Federal Relations

September 23, 2013

Eight Days to End of Fiscal Year

There are just eight days left in the current federal fiscal year yet there is no certainty as to how lawmakers will resolve their partisan differences before October 1st. The continuing resolution (CR) approved by the House last Friday will be the focus in the Senate where they will attempt to modify the bill before sending it back to the House for consideration. The House, meanwhile, will shift their immediate attention to a proposal to raise the debt ceiling until after the 2014 November elections.

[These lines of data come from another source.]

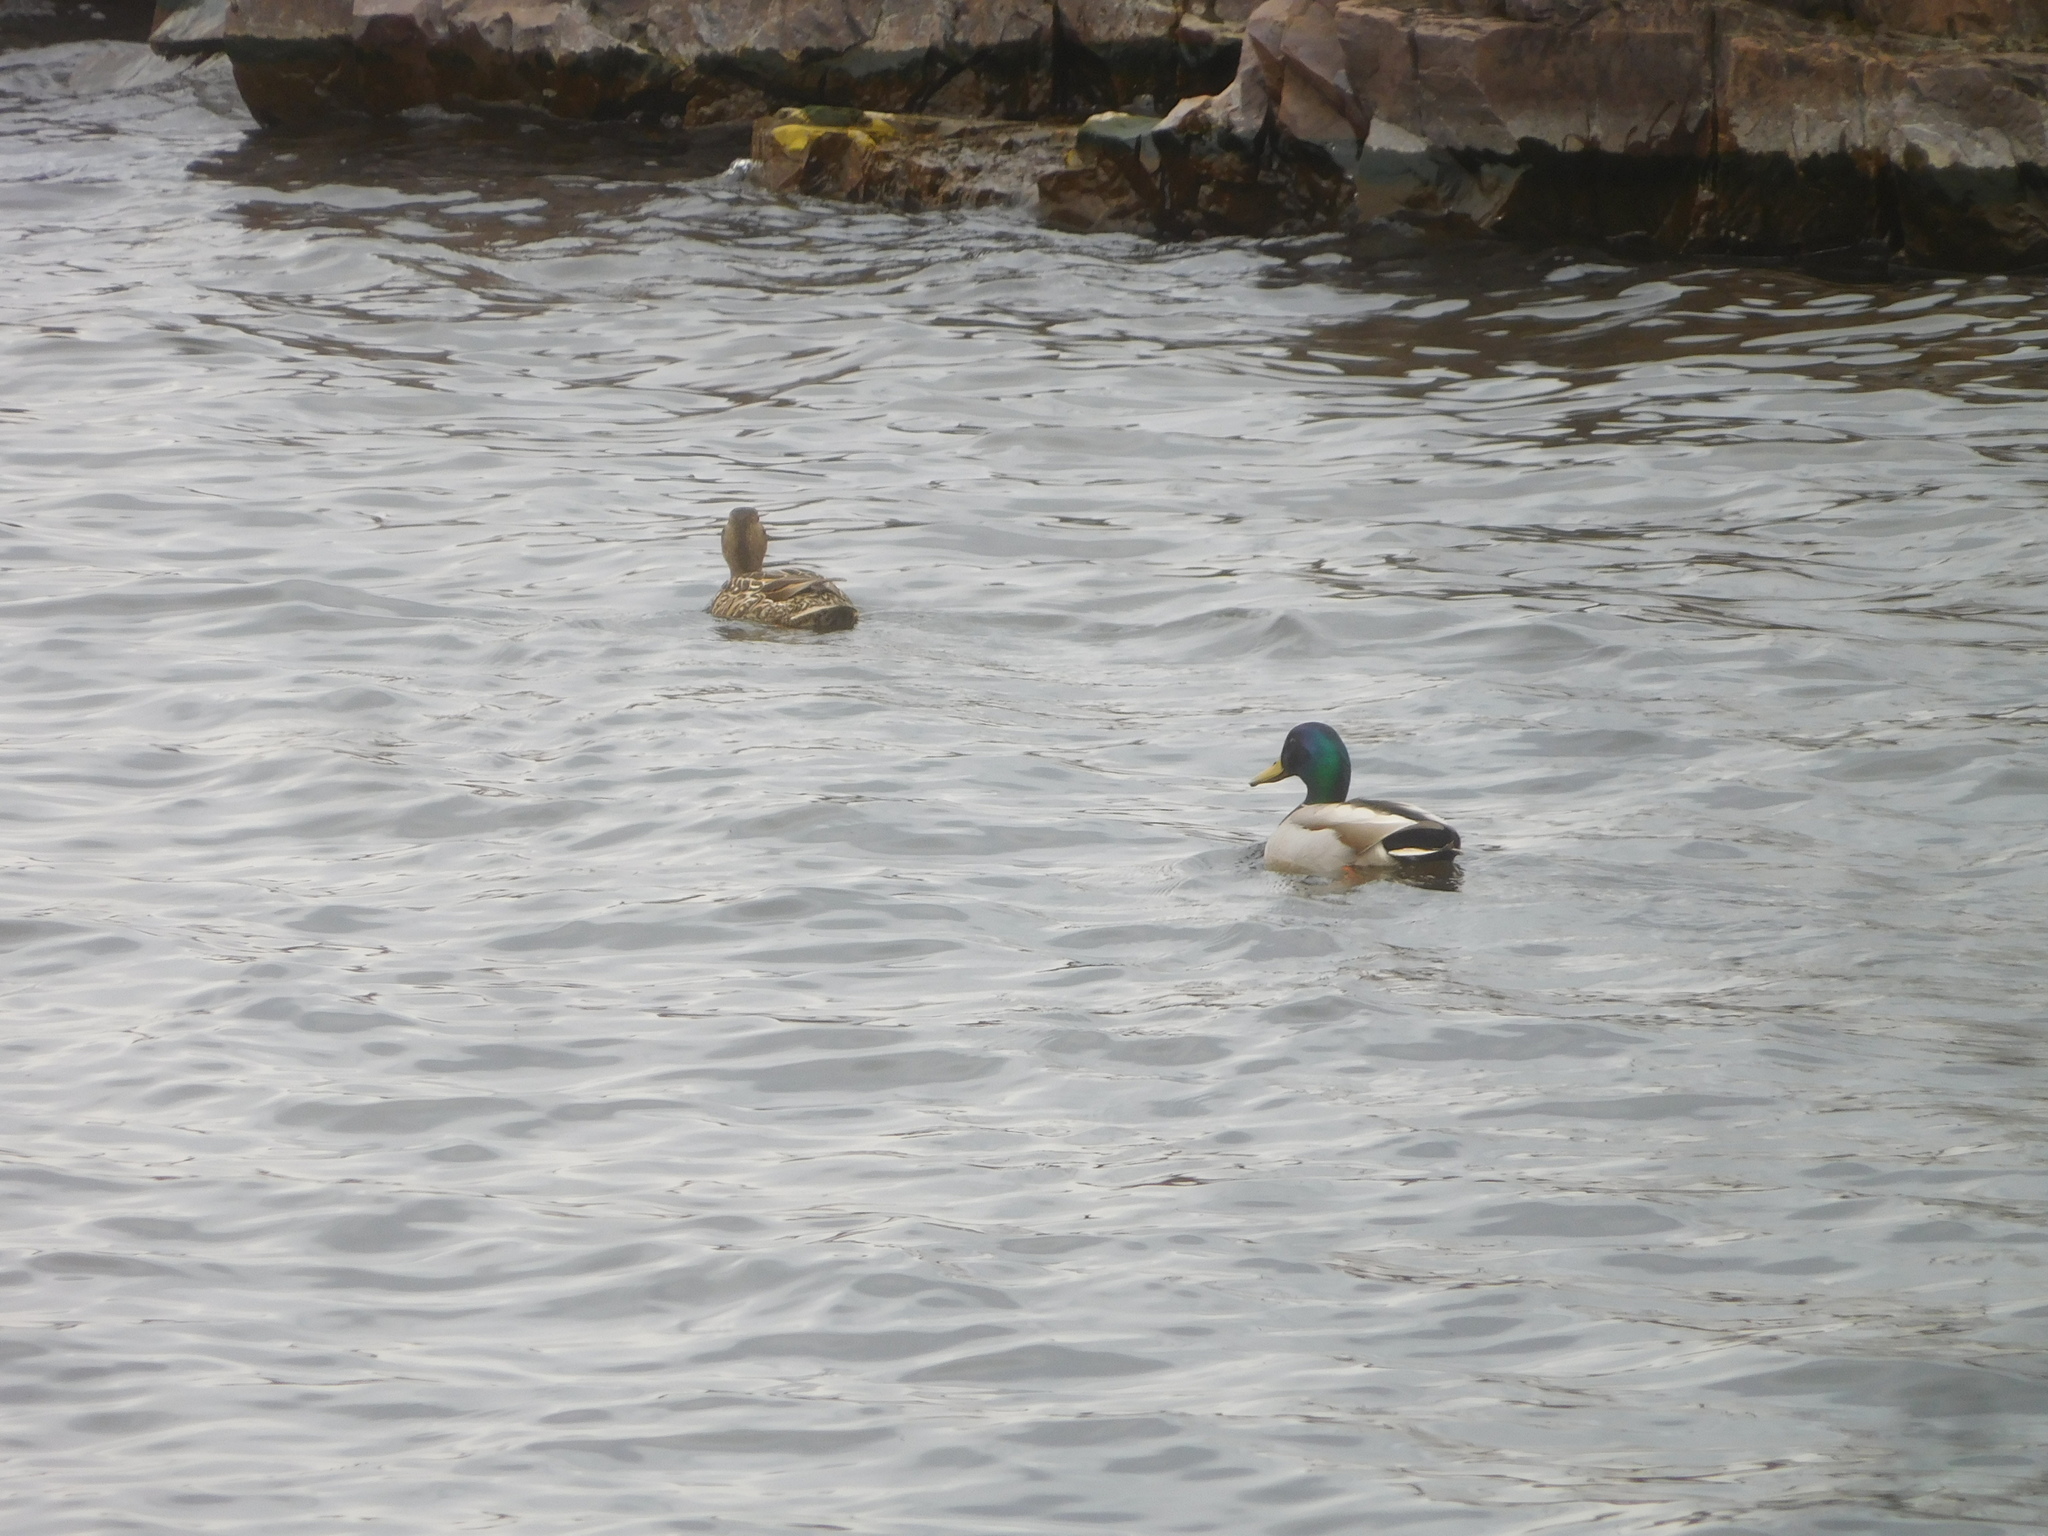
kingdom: Animalia
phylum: Chordata
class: Aves
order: Anseriformes
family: Anatidae
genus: Anas
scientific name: Anas platyrhynchos
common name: Mallard
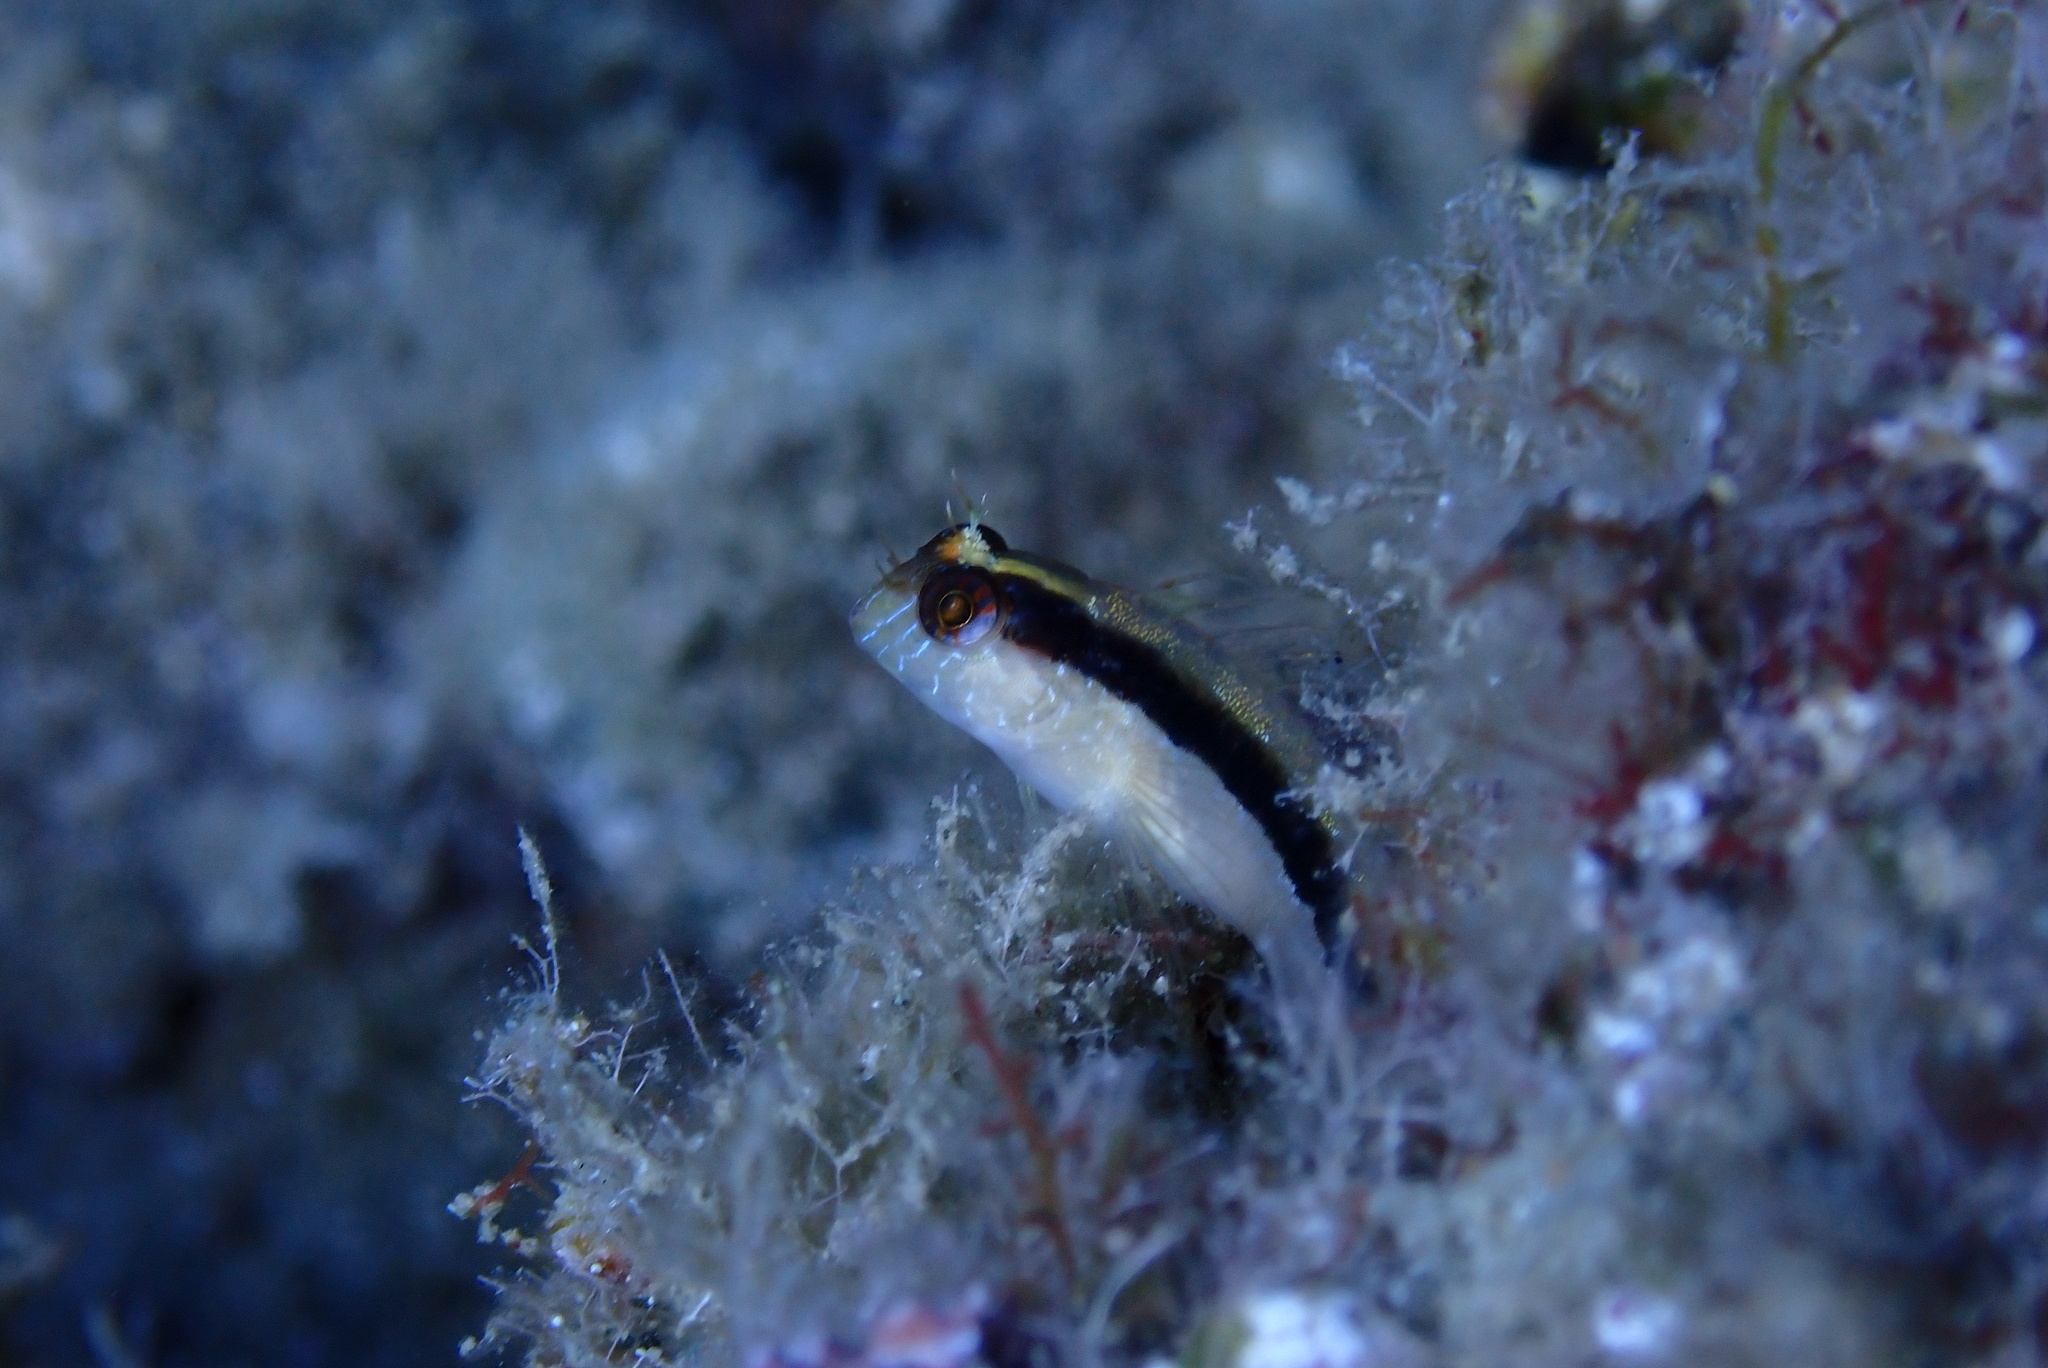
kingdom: Animalia
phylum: Chordata
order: Perciformes
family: Blenniidae
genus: Parablennius
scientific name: Parablennius rouxi
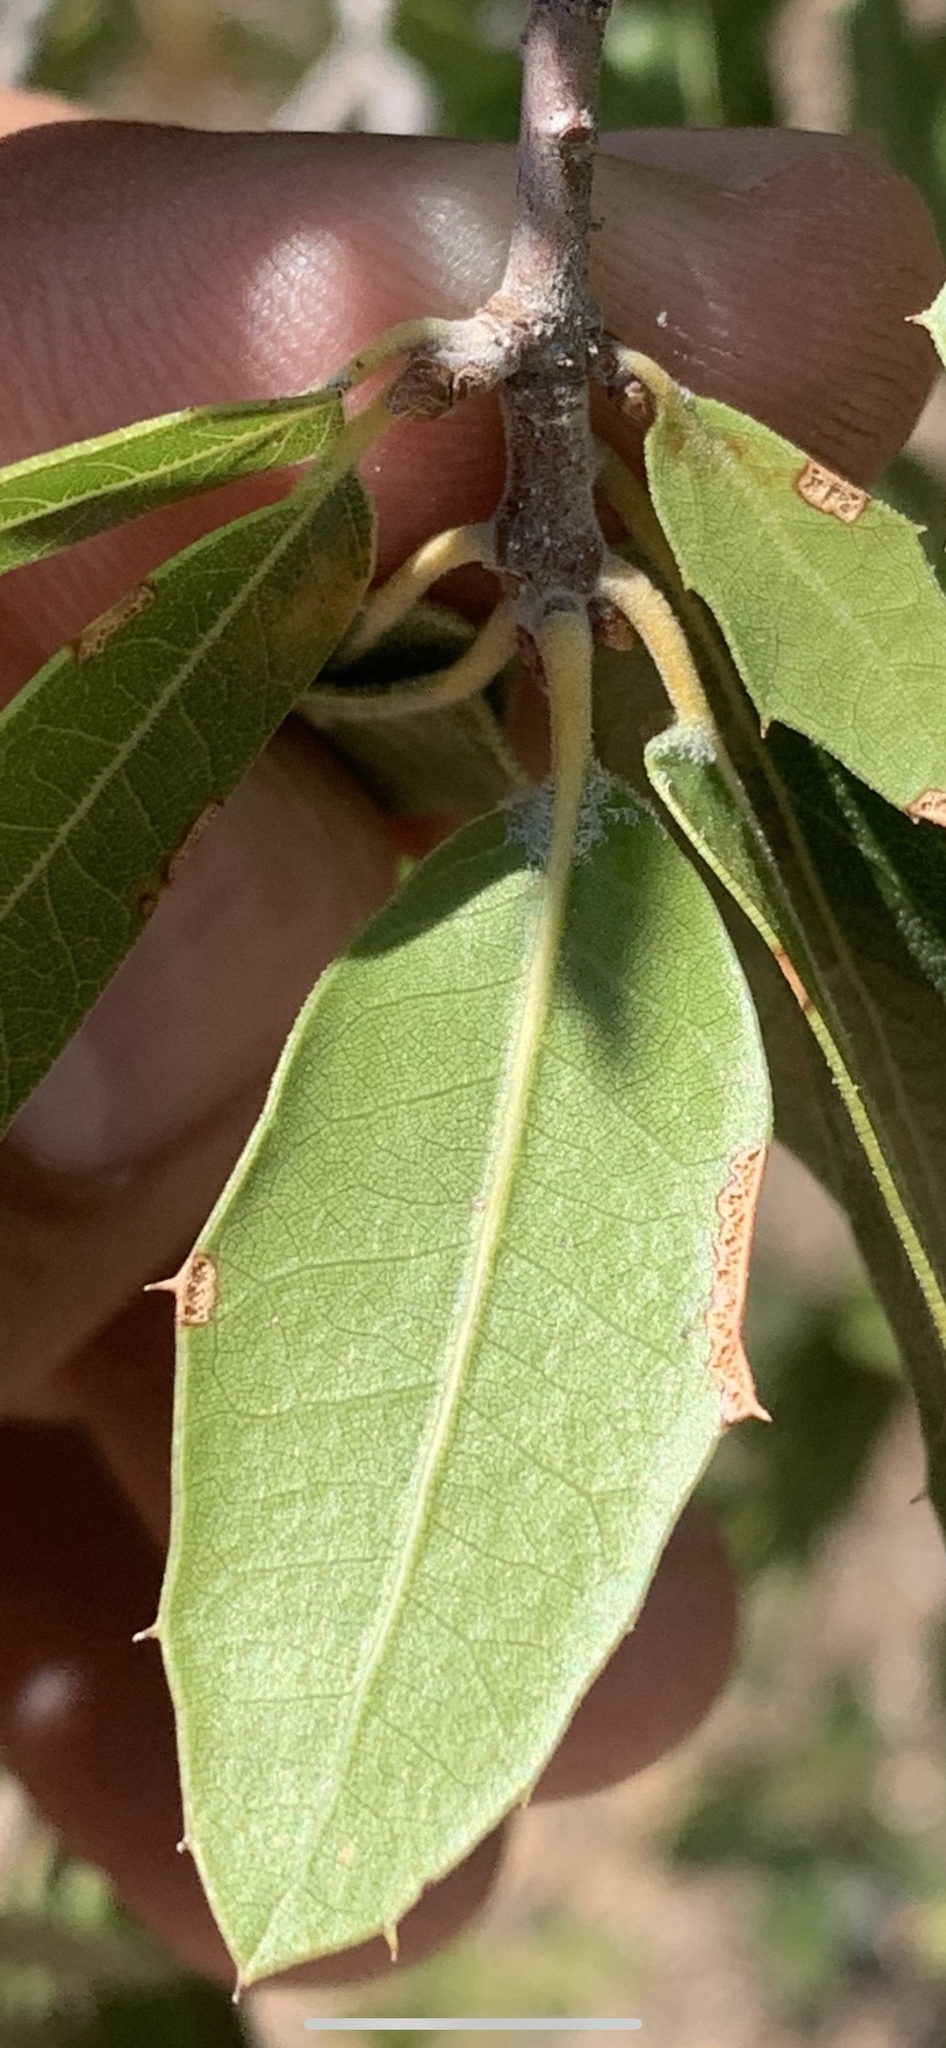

Continuing Resolution: Senate Democrats will greatly modify the House passed CR to strip it of language defunding the Affordable Care Act (ACA) and keep government funded at current levels. They will send that back to the House where Republican leadership may or may not find enough votes to approve the modified version of the bill. This could lead to a series of back and forth votes between the House and Senate in an effort to avoid a government shutdown if there is no deal by next Monday.

But even a clean, level-funded CR may face opposition from some House Democrats who continue to argue that austerity spending plans are harming the economy and threatening job growth since a level-funded CR would trigger automatic, across-the-board cuts (sequestration). However, those cuts would not begin until January so Congress could still pass separate legislation late in the year to undo them.

Debt Ceiling: Meanwhile, House Republican leaders are drafting a debt limit bill that will likely be unveiled next week and would remove the ceiling on federal borrowing authority beyond the 2014 elections. And, just like their CR, it would delay implementation of the ACA, as well as cut mandatory spending, provide instructions for a tax overhaul, and promote deregulation and energy development.

Although the White House would not necessarily object to a debt limit suspension mechanism, the House plan would be laden with provisions the White House and congressional Democrats oppose. Obama has said he wants a clean debt limit increase before it expires in mid-October and he has ruled out negotiating over an increase in borrowing authority.